Goal of the exercise -> Find the lines in the records below that contain "linejoin", and report each of them.

Information given ->

#####

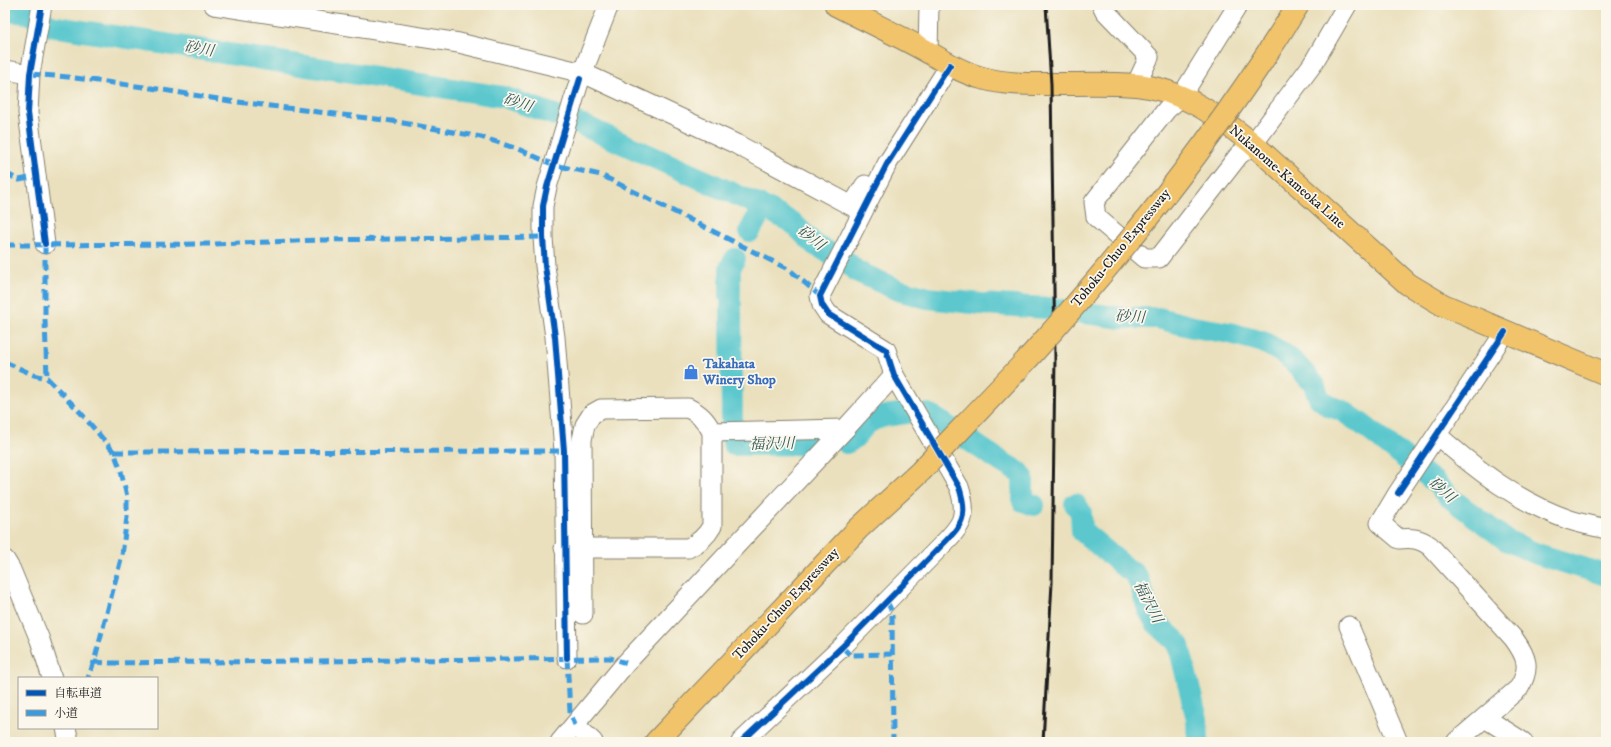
<svg xmlns="http://www.w3.org/2000/svg" width="1611" height="747" font-family="'IM FELL DW Pica','Noto Serif JP',serif">
  <style>
    .lines { fill: none; stroke-linecap: round; stroke-linejoin: round }
    .river { stroke: #5bc8ce; stroke-width: 22 }
    .minor-casing { stroke: #837e6c; stroke-width: 21 }
    .major-casing { stroke: #837e6c; stroke-width: 24 }
    .highway-casing { stroke: #837e6c; stroke-width: 24 }
    .minor { stroke: #fff; stroke-width: 19 }
    .major { stroke: #f1c36a; stroke-width: 22 }
    .highway { stroke: #f1c36a; stroke-width: 22 }
    .rail { stroke: #1c1c1c; stroke-width: 3 }
    .highway-bridge-casing { stroke: #837e6c; stroke-width: 24; stroke-linecap: butt }
    .highway-bridge { stroke: #f1c36a; stroke-width: 22 }
    .quiet { stroke: #3c9bdf; stroke-width: 5; stroke-dasharray: 10 5; stroke-linecap: butt }
    .cycleway-casing { stroke: #fbf7ec; stroke-width: 8 }
    .cycleway { stroke: #0057b8; stroke-width: 6 }
    .labels { text-anchor: middle; dominant-baseline: central; stroke-width: 3.5; stroke-linejoin: round; paint-order: stroke }
    .street-label { font-size: 14px; fill: #1c1c1c; stroke: #fbf7ec }
    .shop-label { font-size: 14px; font-weight: bold; fill: #366cbe; stroke: #fbf7ec; text-anchor: start }
    .water-label { font-size: 15px; font-style: italic; fill: #32585a; stroke: #fbf7ec }
  </style>
  <rect width="100%" height="100%" fill="#fbf7ec"/>
  <filter id="ink" filterUnits="userSpaceOnUse"><feTurbulence type="fractalNoise" baseFrequency=".025" numOctaves="2"/><feDisplacementMap in="SourceGraphic" scale="8" xChannelSelector="R" yChannelSelector="G"/><feConvolveMatrix kernelMatrix="1 2 1 2 8 2 1 2 1" color-interpolation-filters="sRGB"/></filter>
  <filter id="wash" filterUnits="userSpaceOnUse"><feTurbulence type="fractalNoise" baseFrequency=".012" numOctaves="4" result="noise"/><feDisplacementMap in="SourceGraphic" scale="16" xChannelSelector="R" yChannelSelector="G"/><feGaussianBlur stdDeviation="0.9" result="paint"/><feColorMatrix in="noise" values="0 0 0 0 0 0 0 0 0 0 0 0 0 0 0 0 0 1.4 0 .05"/><feComposite in="paint" operator="in"/></filter>
  <g filter="url(#wash)">
    <rect width="100%" height="100%" fill="#eae0bd"/>
    <g class="lines">
      <g class="river">
        <path d="M 5,11 L 28,13 L 51,26 L 504,97 L 580,124 L 763,207 L 793,223 L 815,245 L 846,261 L 856,271 L 898,290 L 928,298 L 981,304 L 1048,308 L 1122,318 L 1158,318 L 1193,327 L 1230,333 L 1263,342 L 1281,352 L 1293,361 L 1314,384 L 1319,398 L 1329,406 L 1343,411 L 1363,425 L 1435,482 L 1449,497 L 1506,540 L 1537,554 L 1606,575"/>
        <path d="M 750,231 L 763,207"/>
        <path d="M 730,296 L 730,268 L 735,259"/>
        <path d="M 731,305 L 732,426"/>
        <path d="M 928,414 C 959,432 988,455 1020,473 L 1023,477 L 1023,501 L 1034,505"/>
        <path d="M 732,438 L 734,445 L 817,444"/>
        <path d="M 846,443 C 855,440 860,430 867,424 C 878,415 894,415 907,413"/>
        <path d="M 1075,504 L 1081,512 L 1082,531 L 1126,568 L 1134,573 L 1139,581 L 1148,609 L 1156,623 L 1176,641 L 1179,646 L 1197,719 L 1198,742"/>
      </g>
    </g>
  </g>
  <g filter="url(#ink)">
    <g class="lines">
      <g class="minor-casing">
        <g id="minor">
          <path d="M 42,5 L 30,74 L 28,113 L 45,244"/>
          <path d="M 214,5 L 459,43 L 583,73 L 736,144 L 852,206 L 865,185"/>
          <path d="M 1102,5 L 1105,11 L 1149,57 L 1136,85"/>
          <path d="M 1238,5 L 1181,97 L 1167,109 L 1094,202 L 1096,217 L 1144,258 L 1159,258 L 1239,155 L 1253,144 L 1312,65 L 1347,5"/>
          <path d="M 928,52 L 929,5"/>
          <path d="M 5,70 L 30,74"/>
          <path d="M 712,432 L 845,429"/>
          <path d="M 1437,435 C 1477,470 1519,503 1570,520 C 1582,524 1594,526 1606,529"/>
          <path d="M 564,548 L 688,548 C 699,543 706,537 712,526 L 712,432 C 706,420 700,414 688,408 L 601,409 L 592,414 L 585,425 L 582,440 C 582,498 583,556 583,614"/>
          <path d="M 5,560 L 11,570 L 40,640 L 52,678"/>
          <path d="M 1349,626 L 1398,742"/>
          <path d="M 567,658 L 564,451 L 555,337 L 545,266 L 543,237 L 543,206 L 547,187 L 580,79 L 609,5"/>
          <path d="M 1485,718 L 1523,742"/>
          <path d="M 575,725 L 593,742"/>
          <path d="M 66,728 L 69,742"/>
          <path d="M 560,742 L 626,663 L 845,429 L 894,375"/>
          <path d="M 741,742 L 842,647 L 941,546 C 962,525 969,517 959,487 L 894,375 L 886,350 L 828,314 L 822,305 L 820,296 L 887,164 L 950,65"/>
          <path d="M 1456,742 L 1519,688 C 1531,668 1527,657 1514,639 L 1430,546 C 1419,538 1412,538 1399,539 L 1380,523 L 1398,493 L 1505,332"/>
        </g>
      </g>
      <g class="major-casing">
        <path id="major" d="M 836,5 C 867,21 898,35 928,52 C 945,62 963,73 982,78 C 1007,85 1032,84 1057,84 C 1083,84 1110,83 1136,85 C 1182,89 1219,117 1253,144 L 1408,284 L 1443,305 L 1606,374"/>
      </g>
      <g class="highway-casing">
        <path id="highway" d="M 656,742 L 858,529 L 921,471"/>
      </g>
      <use href="#minor" class="minor"/>
      <use href="#major" class="major"/>
      <use href="#highway" class="highway"/>
      <path class="rail" d="M 1043,742 L 1052,583 L 1055,357 L 1051,84 L 1046,5"/>
      <g class="highway-bridge-casing">
        <path id="highway-bridge" d="M 921,471 C 958,432 996,393 1033,353 C 1130,245 1222,129 1298,5"/>
      </g>
      <use href="#highway-bridge" class="highway-bridge"/>
      <g class="quiet">
        <path d="M 30,74 L 68,77 L 151,88 L 230,101 L 392,121 L 481,137 L 518,149 L 554,165 L 601,175 L 790,270 L 820,296"/>
        <path d="M 5,173 L 19,180 L 35,177"/>
        <path d="M 45,244 L 45,319 L 47,378"/>
        <path d="M 5,245 L 214,244 L 321,240 L 543,237"/>
        <path d="M 5,362 L 34,375 L 47,378 L 80,412 L 114,452 L 121,471 L 127,497 L 127,517 L 122,555 L 94,662 L 88,678"/>
        <path d="M 114,452 L 564,451"/>
        <path d="M 887,601 L 892,612 L 893,742"/>
        <path d="M 842,647 L 850,655 L 892,654"/>
        <path d="M 567,658 L 570,712 L 575,725"/>
        <path d="M 94,662 L 109,663 L 610,658 L 626,663"/>
      </g>
      <g class="cycleway-casing">
        <g id="cycleway">
          <path d="M 42,5 L 30,74 L 28,113 L 45,244"/>
          <path d="M 1398,493 L 1505,332"/>
          <path d="M 567,658 L 564,451 L 555,337 L 545,266 L 543,237 L 543,206 L 547,187 L 580,79"/>
          <path d="M 741,742 L 842,647 L 941,546 C 962,525 969,517 959,487 L 894,375 L 886,350 L 828,314 L 822,305 L 820,296 L 887,164 L 950,65"/>
        </g>
      </g>
      <use href="#cycleway" class="cycleway"/>
    </g>
  </g>
  <defs>
    <g id="shop-bare" transform="scale(1.2)"><path d="M-5-2.5h2.3a2.7 3.5 0 0 1 5.4 0H5L5.5 6h-11ZM-1.5-2.5h3a1.5 2.3 0 0 0-3 0Z" fill="#3f7fe0" stroke="#fbf7ec" stroke-width="2.5" paint-order="stroke"/></g>
  </defs>
  <g fill-rule="evenodd">
    <use href="#shop-bare" x="691" y="372"/>
  </g>
  <g class="labels">
    <g class="street-label">
      <text transform="translate(1287 177) rotate(41)">Nukanome-Kameoka Line</text>
      <text transform="translate(1121 248) rotate(-51)">Tohoku-Chuo Expressway</text>
      <text transform="translate(786 604) rotate(-47)">Tohoku-Chuo Expressway</text>
    </g>
    <g class="shop-label">
      <text x="703" y="364">Takahata<tspan x="703" dy="16">Winery Shop</tspan></text>
    </g>
    <g class="water-label">
      <text transform="translate(199 49) rotate(9)">砂川</text>
      <text transform="translate(518 103) rotate(18)">砂川</text>
      <text transform="translate(811 238) rotate(38)">砂川</text>
      <text transform="translate(1130 317) rotate(3)">砂川</text>
      <text transform="translate(772 444) rotate(-1)">福沢川</text>
      <text transform="translate(1442 490) rotate(41)">砂川</text>
      <text transform="translate(1148 602) rotate(63)">福沢川</text>
    </g>
  </g>
  <rect width="1611" height="747" fill="none" stroke="#fbf7ec" stroke-width="20"/>
  <rect x="18" y="677" width="140" height="52" fill="#fbf7ec" stroke="#a29f99"/>
  <rect x="26" y="690" width="20" height="6" fill="#0057b8" stroke="#a29f99"/>
  <text x="54" y="697" font-size="12" fill="#1c1c1c">自転車道</text>
  <rect x="26" y="710" width="20" height="6" fill="#3c9bdf" stroke="#a29f99"/>
  <text x="54" y="717" font-size="12" fill="#1c1c1c">小道</text>
</svg>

#####

Response area ->
    .lines { fill: none; stroke-linecap: round; stroke-linejoin: round }
    .labels { text-anchor: middle; dominant-baseline: central; stroke-width: 3.5; stroke-linejoin: round; paint-order: stroke }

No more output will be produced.